> [Prompt 1]:
Answer these from the article about a husband's "I'm confused" excuse:
(a) Where did the wife find her husband's note?
(b) According to the husband, what does his confusion lie with?
(c) How long does the wife say the couple has been struggling?
> [Prompt 2]: Carry the article about a husband's "I'm confused" excuse forward from its final sentence.

> [Passage to read]:
== Segment start ==

My Husband Says He Left Me Because He’s “Confused.” What Does He Even Have To Be Confused About?

By: Leslie Cane: Many wives have been given the old “I’m confused” excuse by a husband who has just left or moved out.  Often, the wives are at a loss as to what he could possibly be confused about.  A wife might explain this type of situation: “last week, I came home and found a note on my dining room table.  It was from my husband and it said that he was leaving me because he was just ‘so confused right now.’   I called him up immediately and asked him what in the world he had to be confused about.  He said that I was well aware that our marriage had been struggling for some time.  He said that I was aware that he’s been unhappy.  And he said his confusion lies with what he wants to do moving forward.  He isn’t sure if it is possible to save our marriage or if he even wants to.  I am not sure if I buy this explanation.  To be quite honest, we have been struggling for years and it has never seemed to bother him before.  And now suddenly he is so ‘confused’ that he can no longer live under the same roof with me?  What do men really mean when they use their own confusion as their reason for leaving their wives?”

== Segment end ==

> [Excerpted records]:
== Segment start ==

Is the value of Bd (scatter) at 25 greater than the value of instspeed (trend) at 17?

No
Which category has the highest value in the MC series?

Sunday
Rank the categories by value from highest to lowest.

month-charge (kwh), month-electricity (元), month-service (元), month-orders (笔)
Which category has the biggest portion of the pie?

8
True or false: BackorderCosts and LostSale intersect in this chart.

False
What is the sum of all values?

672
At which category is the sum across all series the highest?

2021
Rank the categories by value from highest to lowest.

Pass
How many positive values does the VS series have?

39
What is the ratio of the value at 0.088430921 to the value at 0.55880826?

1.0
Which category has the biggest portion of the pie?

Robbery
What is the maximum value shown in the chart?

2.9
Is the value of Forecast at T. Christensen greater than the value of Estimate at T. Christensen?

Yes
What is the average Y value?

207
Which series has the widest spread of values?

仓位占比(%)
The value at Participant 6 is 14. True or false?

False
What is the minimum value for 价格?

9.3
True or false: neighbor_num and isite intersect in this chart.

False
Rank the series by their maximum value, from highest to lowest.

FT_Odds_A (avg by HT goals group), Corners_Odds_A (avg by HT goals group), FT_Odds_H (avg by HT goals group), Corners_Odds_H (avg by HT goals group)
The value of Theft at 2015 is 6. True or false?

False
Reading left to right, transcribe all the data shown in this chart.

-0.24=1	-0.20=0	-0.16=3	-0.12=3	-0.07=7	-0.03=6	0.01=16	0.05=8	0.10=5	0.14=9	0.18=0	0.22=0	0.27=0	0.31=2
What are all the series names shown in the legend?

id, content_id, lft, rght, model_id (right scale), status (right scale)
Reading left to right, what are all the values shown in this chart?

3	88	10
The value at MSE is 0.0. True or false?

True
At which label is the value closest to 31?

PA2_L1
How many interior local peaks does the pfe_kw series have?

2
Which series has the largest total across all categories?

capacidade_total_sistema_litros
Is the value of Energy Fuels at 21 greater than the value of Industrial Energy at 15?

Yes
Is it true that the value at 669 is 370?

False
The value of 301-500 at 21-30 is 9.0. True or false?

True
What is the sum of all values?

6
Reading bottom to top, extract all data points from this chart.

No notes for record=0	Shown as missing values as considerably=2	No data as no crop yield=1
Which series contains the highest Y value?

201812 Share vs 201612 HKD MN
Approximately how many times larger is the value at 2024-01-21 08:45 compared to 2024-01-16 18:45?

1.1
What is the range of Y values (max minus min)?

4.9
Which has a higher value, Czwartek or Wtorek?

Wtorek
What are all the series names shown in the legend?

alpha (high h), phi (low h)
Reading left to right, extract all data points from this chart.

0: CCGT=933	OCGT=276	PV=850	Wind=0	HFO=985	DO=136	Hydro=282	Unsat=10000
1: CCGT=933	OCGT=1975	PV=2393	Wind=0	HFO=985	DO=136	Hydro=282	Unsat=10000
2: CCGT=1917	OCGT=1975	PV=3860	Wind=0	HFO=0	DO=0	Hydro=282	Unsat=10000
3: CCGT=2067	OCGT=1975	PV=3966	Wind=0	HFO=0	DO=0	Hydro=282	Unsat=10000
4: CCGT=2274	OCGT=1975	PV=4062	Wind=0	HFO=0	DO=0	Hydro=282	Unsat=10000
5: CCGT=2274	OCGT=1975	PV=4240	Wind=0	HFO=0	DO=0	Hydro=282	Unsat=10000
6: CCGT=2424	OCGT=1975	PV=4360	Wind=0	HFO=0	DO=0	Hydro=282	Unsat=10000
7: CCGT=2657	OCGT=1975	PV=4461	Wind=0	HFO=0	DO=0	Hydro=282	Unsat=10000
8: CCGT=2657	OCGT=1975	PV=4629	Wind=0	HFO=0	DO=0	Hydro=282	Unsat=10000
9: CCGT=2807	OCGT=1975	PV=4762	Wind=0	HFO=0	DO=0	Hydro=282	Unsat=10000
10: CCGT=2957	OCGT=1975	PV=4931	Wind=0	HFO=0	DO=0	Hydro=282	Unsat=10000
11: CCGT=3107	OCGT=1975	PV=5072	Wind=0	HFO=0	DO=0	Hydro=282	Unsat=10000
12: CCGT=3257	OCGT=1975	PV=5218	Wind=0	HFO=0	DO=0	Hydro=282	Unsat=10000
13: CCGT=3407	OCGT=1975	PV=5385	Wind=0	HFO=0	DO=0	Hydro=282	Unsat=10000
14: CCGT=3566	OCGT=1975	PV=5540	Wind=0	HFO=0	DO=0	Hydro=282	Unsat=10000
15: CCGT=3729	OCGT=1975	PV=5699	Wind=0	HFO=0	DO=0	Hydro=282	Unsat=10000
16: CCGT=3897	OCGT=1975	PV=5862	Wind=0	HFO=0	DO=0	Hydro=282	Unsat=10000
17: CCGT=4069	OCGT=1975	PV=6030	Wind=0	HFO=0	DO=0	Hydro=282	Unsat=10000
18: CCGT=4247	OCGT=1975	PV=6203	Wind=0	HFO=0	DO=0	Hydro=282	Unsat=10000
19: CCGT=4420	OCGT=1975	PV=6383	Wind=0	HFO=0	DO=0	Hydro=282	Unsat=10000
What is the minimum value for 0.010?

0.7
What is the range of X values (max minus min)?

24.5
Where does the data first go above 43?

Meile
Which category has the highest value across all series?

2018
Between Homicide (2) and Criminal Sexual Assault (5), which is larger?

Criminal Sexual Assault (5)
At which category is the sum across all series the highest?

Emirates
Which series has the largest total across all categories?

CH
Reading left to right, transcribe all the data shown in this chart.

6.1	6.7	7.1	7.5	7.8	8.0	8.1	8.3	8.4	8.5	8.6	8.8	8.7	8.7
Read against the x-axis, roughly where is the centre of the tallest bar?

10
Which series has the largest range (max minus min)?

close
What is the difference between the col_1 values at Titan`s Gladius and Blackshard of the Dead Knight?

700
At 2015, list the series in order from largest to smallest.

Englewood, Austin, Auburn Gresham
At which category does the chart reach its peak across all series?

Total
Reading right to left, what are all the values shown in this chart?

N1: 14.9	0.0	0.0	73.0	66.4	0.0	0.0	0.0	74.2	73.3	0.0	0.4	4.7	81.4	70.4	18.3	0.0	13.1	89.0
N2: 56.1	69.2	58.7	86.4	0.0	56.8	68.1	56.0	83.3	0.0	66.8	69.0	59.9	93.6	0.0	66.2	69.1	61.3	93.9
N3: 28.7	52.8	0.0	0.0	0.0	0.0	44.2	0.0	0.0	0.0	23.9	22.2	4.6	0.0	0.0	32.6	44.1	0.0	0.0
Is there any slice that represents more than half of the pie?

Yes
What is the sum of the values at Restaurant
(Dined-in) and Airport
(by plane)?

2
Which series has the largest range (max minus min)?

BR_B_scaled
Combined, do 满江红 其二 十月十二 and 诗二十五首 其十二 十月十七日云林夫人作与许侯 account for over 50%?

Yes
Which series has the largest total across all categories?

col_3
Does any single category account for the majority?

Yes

== Segment end ==

> [Written reply 1]:
(a) On her dining room table.
(b) What he wants to do moving forward.
(c) For years.

> [Written reply 2]:
I actually hear from a lot of these husbands on my blog and I believe that I have a pretty good handle on their mindset.  So, in the following article, I will share with you what I believe that some men mean when they give you the old “I’m confused” excuse.

Sometimes, They Aren’t Confused At All.  They Are Just Trying To Ease Their Way Out Of The Marriage:  Before I get to the many legitimate reasons that men focus on their confusion when they leave their wives, I have to tell you that some men just use this as a convenient excuse.  Some men have already made up their minds to pursue a legal separation or a divorce long before they walk out the door.  And, for whatever reason,  he is holding off on making a very quick filing for divorce.  Instead, he somehow feels that it is better to sort of ease his way into it.  So moving out is his first step. And since he doesn’t want to tell you that his next step is likely going to be a separation or a divorce, he will go with the confusion excuse to buy himself a little time.  Now, having said that, not every man who uses this excuse ends up getting a divorce.  Some actually miss their wives, change their minds, and go back home.

He May Be Legitimately Confused About The Course Of Your Marriage Or What Is Necessary To Correct It:  Not all men are using this as an excuse.  Some are being quite sincere.  Some are torn about your marriage and just aren’t sure how to proceed.  And often, they feel as if taking some time for themselves is the best way to gain some clarity.  They will often tell you that it’s very hard to think about you or the marriage clearly when you are living together and interacting every day.

Many wives ask me which questions the husband is most likely to ponder while he is away.  In my opinion, they are these questions:

1. What are the biggest problems in my marriage?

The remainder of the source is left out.